### Activity
From the listing below, copy only the lines running from the line that contains "[254V  When does" to the line that contains "[254X  Notice to", both included.

### Provided records
□ □ □ □ □ □ □
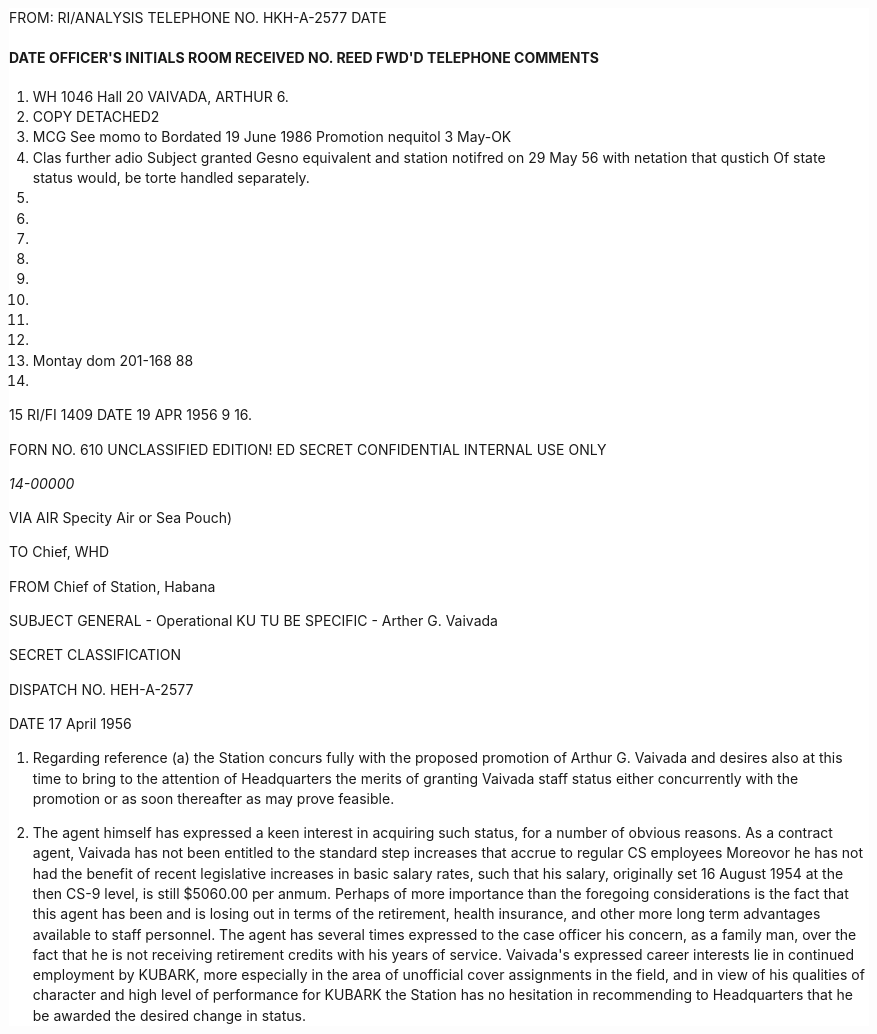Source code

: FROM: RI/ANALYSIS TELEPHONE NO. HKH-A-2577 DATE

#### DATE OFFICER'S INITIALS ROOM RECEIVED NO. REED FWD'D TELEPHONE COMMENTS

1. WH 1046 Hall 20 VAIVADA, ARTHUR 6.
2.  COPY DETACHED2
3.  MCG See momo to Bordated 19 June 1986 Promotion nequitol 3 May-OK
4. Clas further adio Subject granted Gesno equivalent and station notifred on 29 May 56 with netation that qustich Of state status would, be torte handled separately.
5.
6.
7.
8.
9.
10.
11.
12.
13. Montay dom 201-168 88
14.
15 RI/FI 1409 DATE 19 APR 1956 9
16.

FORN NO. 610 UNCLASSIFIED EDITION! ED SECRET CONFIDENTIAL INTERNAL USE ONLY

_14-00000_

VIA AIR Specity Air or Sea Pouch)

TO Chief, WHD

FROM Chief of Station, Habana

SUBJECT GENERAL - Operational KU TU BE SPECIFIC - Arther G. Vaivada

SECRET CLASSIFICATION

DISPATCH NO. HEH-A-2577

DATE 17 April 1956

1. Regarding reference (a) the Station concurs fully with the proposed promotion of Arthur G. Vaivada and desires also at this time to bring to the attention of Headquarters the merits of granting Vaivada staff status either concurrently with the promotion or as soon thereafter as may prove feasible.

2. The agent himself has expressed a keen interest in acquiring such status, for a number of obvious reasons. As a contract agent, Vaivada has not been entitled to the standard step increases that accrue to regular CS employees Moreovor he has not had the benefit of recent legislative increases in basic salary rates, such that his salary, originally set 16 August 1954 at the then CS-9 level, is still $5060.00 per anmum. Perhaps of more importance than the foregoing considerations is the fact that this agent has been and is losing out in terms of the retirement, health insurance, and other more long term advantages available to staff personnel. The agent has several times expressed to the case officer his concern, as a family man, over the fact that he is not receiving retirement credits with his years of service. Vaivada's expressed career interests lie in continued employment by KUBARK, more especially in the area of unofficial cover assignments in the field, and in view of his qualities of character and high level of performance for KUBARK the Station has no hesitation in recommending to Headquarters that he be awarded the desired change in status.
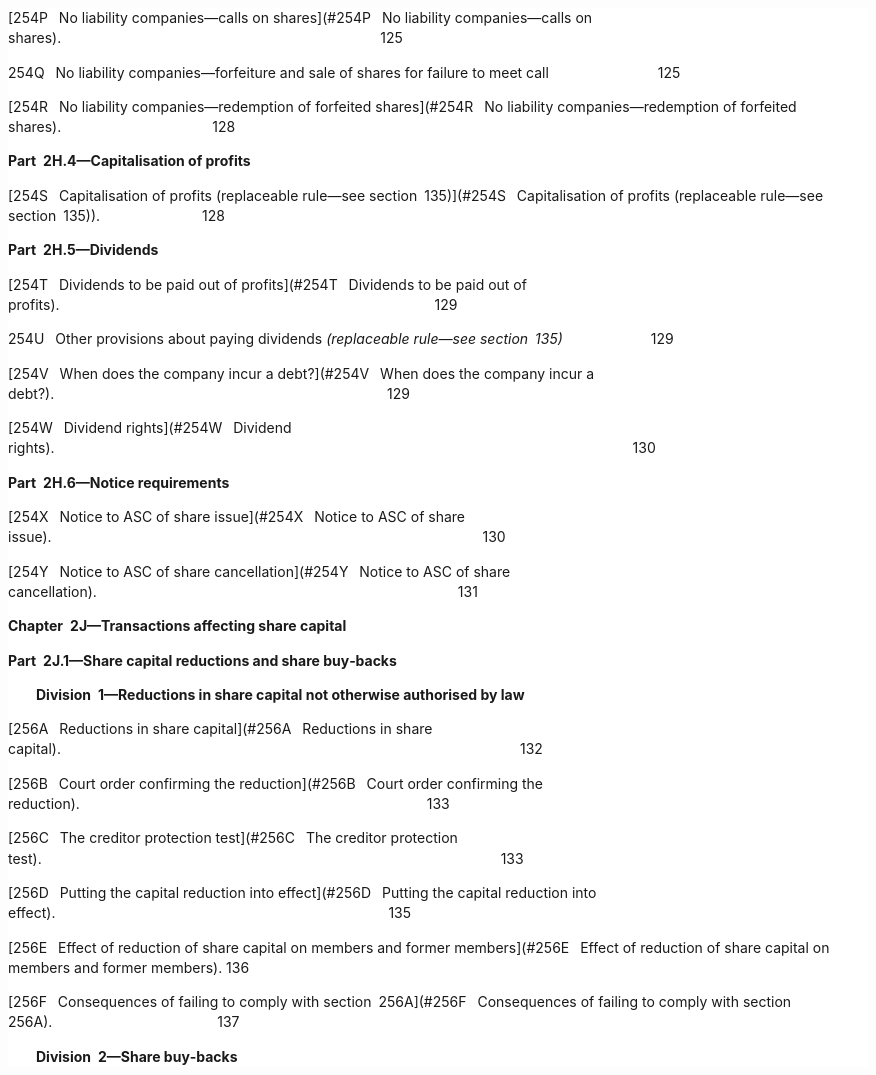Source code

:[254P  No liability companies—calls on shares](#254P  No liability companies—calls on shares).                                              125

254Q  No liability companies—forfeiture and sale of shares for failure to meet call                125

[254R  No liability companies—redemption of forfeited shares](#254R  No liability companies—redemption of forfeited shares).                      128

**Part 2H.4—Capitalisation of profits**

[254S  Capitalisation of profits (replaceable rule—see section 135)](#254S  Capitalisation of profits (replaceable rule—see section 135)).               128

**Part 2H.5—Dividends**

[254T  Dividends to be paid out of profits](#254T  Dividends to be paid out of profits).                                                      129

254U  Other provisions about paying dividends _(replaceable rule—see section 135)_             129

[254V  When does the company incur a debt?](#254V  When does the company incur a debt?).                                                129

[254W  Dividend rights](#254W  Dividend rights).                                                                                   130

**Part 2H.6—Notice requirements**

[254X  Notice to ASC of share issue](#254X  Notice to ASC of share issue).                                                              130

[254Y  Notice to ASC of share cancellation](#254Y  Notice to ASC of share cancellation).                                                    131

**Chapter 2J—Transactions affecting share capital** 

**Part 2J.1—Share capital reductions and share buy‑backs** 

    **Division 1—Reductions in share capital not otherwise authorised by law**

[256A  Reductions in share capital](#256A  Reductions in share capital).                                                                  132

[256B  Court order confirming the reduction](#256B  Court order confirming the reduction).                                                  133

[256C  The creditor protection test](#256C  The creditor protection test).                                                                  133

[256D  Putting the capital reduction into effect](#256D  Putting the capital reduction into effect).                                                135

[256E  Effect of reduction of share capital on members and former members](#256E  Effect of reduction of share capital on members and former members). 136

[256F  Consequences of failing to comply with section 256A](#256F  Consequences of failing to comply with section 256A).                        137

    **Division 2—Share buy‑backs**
□ □ □ □ □ □ □
### Result
[254V  When does the company incur a debt?](#254V  When does the company incur a debt?).                                                129

[254W  Dividend rights](#254W  Dividend rights).                                                                                   130

**Part 2H.6—Notice requirements**

[254X  Notice to ASC of share issue](#254X  Notice to ASC of share issue).                                                              130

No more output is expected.